Rewrite the rows between the line holding "scientific name: Sacciolepis myosuroides" and the line holding "scientific name: Dioscorea laurifolia", inclusive, changing every "phylum" to "division" and leaving everything else unchanged.

+-------+

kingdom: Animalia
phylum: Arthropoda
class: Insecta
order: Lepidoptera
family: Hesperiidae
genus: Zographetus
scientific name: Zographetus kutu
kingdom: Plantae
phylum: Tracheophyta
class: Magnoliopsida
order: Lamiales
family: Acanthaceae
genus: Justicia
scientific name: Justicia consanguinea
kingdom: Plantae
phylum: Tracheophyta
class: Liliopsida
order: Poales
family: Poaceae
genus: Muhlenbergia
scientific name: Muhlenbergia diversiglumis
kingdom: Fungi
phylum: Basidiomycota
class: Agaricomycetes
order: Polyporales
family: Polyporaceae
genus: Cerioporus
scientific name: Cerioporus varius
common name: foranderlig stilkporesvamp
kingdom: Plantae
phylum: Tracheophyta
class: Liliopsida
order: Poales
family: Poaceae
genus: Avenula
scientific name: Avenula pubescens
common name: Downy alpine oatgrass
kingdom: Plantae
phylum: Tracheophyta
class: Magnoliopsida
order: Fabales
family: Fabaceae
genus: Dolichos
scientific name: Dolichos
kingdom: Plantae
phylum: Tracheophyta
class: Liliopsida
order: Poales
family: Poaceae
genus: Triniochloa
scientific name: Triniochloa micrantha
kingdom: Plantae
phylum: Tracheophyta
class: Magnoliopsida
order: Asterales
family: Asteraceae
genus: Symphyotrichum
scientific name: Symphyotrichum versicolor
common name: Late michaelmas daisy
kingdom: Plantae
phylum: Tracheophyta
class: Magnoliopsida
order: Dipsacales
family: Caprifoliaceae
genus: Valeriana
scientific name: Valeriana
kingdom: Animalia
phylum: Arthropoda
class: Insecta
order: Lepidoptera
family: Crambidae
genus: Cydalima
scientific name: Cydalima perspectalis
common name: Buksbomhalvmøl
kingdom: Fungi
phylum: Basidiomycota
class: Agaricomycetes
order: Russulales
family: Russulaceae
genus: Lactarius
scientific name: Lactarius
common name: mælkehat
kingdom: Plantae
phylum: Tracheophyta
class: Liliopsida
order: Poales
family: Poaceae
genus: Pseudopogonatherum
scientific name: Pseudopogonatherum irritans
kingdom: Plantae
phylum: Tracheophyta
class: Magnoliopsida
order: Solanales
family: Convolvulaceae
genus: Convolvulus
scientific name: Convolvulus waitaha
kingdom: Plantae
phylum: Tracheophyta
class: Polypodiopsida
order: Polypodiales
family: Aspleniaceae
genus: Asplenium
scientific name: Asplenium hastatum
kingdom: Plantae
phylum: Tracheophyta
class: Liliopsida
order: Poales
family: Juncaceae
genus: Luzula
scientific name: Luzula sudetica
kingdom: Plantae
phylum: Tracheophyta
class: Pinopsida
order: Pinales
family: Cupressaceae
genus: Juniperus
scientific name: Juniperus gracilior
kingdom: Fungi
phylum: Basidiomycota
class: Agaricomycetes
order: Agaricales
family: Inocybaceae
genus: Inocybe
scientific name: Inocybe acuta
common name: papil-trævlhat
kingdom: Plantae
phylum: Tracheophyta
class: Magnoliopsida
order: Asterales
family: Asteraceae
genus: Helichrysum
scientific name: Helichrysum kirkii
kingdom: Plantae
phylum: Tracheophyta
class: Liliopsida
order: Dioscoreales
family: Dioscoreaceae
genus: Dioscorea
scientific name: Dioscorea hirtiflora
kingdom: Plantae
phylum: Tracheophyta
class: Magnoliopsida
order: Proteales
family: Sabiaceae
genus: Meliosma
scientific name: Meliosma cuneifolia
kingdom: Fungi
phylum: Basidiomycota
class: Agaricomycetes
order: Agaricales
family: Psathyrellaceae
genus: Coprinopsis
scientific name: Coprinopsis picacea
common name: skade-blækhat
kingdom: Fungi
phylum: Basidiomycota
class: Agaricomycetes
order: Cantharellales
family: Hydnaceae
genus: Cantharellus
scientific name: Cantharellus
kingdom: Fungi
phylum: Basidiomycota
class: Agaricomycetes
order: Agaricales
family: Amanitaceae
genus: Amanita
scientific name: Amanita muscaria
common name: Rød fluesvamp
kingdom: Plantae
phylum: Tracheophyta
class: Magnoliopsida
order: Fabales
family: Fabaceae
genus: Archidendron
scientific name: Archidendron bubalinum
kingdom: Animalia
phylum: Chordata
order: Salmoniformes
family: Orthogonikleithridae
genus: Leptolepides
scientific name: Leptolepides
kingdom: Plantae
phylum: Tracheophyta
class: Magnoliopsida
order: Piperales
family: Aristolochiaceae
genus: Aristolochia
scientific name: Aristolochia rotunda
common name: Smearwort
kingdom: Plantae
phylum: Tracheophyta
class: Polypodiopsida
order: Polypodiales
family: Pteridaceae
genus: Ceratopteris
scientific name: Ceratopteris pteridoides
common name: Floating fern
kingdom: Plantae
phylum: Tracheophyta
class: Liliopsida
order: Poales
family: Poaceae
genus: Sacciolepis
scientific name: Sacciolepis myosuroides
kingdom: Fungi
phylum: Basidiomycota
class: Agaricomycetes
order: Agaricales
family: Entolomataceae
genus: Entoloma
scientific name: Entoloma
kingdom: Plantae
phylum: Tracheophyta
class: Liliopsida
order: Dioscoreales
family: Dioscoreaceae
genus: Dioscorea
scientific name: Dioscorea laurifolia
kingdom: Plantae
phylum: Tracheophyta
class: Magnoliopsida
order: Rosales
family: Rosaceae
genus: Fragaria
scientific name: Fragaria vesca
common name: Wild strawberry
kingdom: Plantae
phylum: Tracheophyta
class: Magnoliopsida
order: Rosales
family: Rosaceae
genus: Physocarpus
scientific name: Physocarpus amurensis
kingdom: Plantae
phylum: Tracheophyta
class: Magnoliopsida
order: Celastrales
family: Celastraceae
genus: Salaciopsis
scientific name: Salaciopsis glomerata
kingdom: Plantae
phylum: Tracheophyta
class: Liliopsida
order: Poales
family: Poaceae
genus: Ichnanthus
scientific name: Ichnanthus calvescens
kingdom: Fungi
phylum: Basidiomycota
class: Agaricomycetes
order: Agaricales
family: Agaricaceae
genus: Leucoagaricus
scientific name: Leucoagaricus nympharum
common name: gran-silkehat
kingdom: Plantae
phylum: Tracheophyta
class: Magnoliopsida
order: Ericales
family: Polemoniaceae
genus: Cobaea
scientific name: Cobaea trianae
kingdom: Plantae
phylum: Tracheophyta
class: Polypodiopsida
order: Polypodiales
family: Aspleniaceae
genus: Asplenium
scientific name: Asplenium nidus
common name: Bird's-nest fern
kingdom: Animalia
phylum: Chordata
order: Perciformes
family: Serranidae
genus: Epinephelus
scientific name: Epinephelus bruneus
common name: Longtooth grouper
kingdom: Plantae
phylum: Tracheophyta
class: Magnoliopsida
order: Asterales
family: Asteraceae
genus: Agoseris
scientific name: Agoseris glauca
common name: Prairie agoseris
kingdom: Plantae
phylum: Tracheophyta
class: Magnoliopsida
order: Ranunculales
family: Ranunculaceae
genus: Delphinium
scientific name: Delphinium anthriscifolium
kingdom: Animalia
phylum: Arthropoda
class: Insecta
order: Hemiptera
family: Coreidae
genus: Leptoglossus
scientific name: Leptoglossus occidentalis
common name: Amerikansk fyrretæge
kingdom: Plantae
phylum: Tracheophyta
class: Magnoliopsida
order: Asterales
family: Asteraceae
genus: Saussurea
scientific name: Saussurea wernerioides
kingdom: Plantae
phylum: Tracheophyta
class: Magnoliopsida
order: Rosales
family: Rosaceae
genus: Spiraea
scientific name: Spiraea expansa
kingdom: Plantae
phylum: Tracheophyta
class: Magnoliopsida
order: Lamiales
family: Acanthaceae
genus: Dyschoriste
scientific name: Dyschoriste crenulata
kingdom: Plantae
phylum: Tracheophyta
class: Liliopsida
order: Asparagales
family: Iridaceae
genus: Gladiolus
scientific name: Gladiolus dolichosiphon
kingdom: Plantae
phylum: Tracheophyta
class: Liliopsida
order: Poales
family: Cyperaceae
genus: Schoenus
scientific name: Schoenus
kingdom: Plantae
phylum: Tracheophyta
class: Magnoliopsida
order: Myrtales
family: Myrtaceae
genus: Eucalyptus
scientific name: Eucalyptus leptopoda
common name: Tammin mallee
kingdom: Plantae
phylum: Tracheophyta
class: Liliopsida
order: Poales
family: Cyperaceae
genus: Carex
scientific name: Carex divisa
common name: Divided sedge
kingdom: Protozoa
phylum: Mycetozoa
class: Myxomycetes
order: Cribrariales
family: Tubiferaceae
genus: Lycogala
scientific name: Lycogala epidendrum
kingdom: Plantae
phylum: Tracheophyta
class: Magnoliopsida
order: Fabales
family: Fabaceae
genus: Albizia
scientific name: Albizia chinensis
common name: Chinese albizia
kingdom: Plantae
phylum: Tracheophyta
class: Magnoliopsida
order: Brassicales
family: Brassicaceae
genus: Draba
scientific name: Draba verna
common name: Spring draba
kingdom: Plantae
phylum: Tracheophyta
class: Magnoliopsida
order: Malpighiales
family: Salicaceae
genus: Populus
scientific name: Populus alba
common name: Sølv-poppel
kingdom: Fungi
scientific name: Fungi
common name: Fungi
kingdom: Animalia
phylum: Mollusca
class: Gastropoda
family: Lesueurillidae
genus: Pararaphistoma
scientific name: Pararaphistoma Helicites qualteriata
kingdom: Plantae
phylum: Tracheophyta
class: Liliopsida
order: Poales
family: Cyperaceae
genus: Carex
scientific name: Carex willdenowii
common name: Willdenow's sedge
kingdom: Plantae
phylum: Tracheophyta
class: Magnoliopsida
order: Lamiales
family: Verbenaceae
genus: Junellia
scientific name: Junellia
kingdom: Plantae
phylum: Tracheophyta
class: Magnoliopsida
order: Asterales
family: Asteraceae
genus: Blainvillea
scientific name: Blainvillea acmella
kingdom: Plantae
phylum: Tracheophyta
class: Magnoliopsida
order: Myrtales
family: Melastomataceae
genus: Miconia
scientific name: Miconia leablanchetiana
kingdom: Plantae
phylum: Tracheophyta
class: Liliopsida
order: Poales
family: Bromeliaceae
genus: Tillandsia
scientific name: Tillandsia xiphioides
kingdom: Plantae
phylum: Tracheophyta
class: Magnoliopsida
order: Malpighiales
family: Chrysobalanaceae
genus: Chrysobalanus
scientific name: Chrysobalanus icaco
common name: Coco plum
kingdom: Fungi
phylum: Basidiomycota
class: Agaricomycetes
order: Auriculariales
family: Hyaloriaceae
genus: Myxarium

+-------+

Written response:
scientific name: Sacciolepis myosuroides
kingdom: Fungi
division: Basidiomycota
class: Agaricomycetes
order: Agaricales
family: Entolomataceae
genus: Entoloma
scientific name: Entoloma
kingdom: Plantae
division: Tracheophyta
class: Liliopsida
order: Dioscoreales
family: Dioscoreaceae
genus: Dioscorea
scientific name: Dioscorea laurifolia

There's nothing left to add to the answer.